Writing Journal: The Screaming

Harry Potter and the Deathly Hallows, Part 2

Having started writing once again on the blackface bands of the 1840’s, I am now re-starting the writing journal part of “Early Blackface Writing, etc.” Life happened in the form of the holidays, my wife’s retirement, a family brush with Covid, a couple of academic papers, and the process of getting a book contract. But I restarted this part of the book manuscript on Monday and have been pushing at it hard.

The first of the blackface bands was the Virginia Minstrels which I discussed back in February when I addressed some of the phallic dimensions of this classic picture from 1843. One of the convenient aspects of doing research on the popular culture of the 1840’s is that the image has not changed even if my interpretation is constantly challenged. White performers liberating the white penis by attributing a fertile universality to the black penises of their blackface selves is still a difficult concept for me to even articulate let alone grasp in its full context.

Lester Levy Sheet Music Collection, Johns Hopkins University

But I’ve also moved forward and have indeed worked my way through more than three pages of writing this week in relation to “Ol’ Dan Tucker,” the most prominent song of the Virginia Minstrels. Here’s several verses found in the online Lester Levy Songsheet Collection at the John Hopkins University Libraries.

What I find troubling and interesting about 1840’s minstrelsy is the celebration of black men suffering and dying.

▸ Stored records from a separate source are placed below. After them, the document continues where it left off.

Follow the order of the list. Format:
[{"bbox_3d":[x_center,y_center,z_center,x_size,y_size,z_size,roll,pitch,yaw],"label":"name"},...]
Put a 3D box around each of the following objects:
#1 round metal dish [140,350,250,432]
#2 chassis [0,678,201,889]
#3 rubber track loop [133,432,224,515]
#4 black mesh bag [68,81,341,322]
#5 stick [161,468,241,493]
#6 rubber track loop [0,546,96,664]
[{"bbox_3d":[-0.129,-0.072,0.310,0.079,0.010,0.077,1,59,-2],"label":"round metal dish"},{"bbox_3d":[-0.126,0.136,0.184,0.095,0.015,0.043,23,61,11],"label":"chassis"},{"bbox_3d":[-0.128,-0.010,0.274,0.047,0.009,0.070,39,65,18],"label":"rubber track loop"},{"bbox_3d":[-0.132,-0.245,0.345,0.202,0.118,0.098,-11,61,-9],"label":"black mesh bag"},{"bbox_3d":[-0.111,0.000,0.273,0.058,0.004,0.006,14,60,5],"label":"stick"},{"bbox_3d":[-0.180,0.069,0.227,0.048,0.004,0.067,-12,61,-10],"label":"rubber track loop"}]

In this version of “Ol Dan Tucker,” Tucker “swallowed a hogshead molasses down/the molasses worked de hogshead bust/And he went up in a thunder gust.” An 1847 version has Tucker riding ” a steam engine/One night he laid across a track/An de locomotive cum an’ brake his back.” There were other verses on the humiliation of Ol’ Dan Tucker but these stanzas on Tucker’s spectacular death strike me have a revolting happiness and joy about them.

Which makes them hell to write about.

Researching blackface is stressful and I felt so polluted during my first six weeks on the topic in 2010 that I wanted to take a shower every time I emerged from the archives.

Sometimes I think I did.

But researching blackface is not as painful as writing about it. I had brain surgery as an infant, grew up in an abusive family, and have been in therapy most of my adult life. When I first started therapy, it was because of the eye pain symptoms, I experienced almost any time I tried to read during my first year of grad school. But dreams of my father torturing me soon followed and lasted for close to 20 years before abating in the later 1990’s while my daughters were little. What writing about minstrelsy does is put me back into a state of intense vulnerability where my normal sense of my body and the environment is disturbed and discomfited enough that I have to stop writing and usually take short naps to recompose myself so I can get back to work.

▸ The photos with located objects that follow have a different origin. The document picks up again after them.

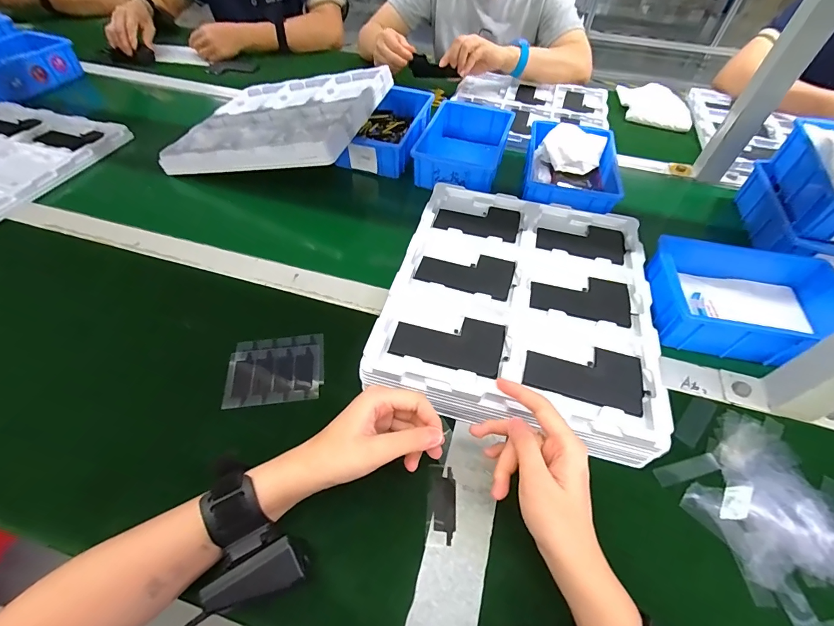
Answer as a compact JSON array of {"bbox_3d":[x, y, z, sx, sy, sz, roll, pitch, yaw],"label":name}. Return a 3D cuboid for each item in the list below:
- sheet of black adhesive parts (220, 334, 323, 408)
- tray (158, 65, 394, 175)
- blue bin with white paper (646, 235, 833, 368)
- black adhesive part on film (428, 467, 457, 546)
[{"bbox_3d":[-0.149,0.060,0.398,0.097,0.008,0.075,-6,55,-9],"label":"sheet of black adhesive parts"},{"bbox_3d":[-0.229,-0.327,0.628,0.319,0.030,0.289,6,53,20],"label":"tray"},{"bbox_3d":[0.375,-0.007,0.429,0.197,0.054,0.129,10,52,5],"label":"blue bin with white paper"},{"bbox_3d":[0.025,0.164,0.323,0.020,0.004,0.060,4,52,0],"label":"black adhesive part on film"}]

My situation is certainly not the same as Harry Potter’s in the Prisoner of Azkhaban. I’m not being attacked by a dangerous, magical creature like the dementors and I haven’t fainted like Harry Potter did when the dementor attacked him on the Hogwart’s Express. But Harry began to hear his mother’s screams as his lessons on repelling dementors advanced with Professor Lupin and that is what I’ve started to hear as I take little breaks from my writing on blackface–a screaming from no place of which I know and directed to no one I’m aware of.

Just screaming .

Perhaps that screaming will continue to occur. Perhaps it won’t. Perhaps the episodes where I hear screaming will take shape and direction. Then again, maybe they won’t. And perhaps there’s a connection to the pain and anxiety I experienced growing up, the dreams of being tortured by my father, or the various panic attack and depressive episodes I’ve gone through. That’s likely the case but those connections might remain opaque and indiscernible as well.

But I do know that my writing on blackface minstrelsy does have a vital connection to my mental history as a whole.